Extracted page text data
══════

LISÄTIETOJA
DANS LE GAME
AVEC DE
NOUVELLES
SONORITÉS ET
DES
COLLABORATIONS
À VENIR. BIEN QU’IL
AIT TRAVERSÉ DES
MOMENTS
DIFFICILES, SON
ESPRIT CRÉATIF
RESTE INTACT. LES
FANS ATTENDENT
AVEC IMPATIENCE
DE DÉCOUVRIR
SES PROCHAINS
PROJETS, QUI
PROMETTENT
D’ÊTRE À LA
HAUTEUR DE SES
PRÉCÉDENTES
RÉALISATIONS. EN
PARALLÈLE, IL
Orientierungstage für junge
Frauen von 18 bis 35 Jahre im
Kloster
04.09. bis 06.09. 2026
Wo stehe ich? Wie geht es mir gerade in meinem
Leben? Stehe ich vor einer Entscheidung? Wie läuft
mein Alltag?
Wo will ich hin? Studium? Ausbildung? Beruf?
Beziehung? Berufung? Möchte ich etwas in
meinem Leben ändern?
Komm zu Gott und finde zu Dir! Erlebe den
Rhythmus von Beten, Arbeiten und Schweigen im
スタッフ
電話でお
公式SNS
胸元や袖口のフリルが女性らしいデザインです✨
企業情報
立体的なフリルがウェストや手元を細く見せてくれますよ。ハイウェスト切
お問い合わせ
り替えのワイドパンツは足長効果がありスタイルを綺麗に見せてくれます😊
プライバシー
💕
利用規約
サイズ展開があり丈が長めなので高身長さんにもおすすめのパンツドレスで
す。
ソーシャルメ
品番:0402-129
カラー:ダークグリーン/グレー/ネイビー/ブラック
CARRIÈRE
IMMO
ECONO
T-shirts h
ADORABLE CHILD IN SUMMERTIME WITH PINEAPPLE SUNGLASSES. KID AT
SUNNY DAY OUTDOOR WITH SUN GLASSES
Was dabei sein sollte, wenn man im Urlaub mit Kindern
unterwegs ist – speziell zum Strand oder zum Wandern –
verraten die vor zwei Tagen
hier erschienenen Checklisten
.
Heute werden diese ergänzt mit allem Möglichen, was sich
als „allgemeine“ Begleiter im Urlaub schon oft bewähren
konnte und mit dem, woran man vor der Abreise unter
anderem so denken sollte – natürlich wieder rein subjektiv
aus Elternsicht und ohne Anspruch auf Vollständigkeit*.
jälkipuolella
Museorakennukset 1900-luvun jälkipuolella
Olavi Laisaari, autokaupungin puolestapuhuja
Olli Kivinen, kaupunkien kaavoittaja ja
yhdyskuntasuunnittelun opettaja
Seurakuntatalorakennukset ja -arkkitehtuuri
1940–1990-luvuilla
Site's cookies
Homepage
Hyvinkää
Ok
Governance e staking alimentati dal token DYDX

══════

▶ [The problem]:
For the word "sollte", count the lines of the records that contain it and give only the number.

▶ [Answer space]:
2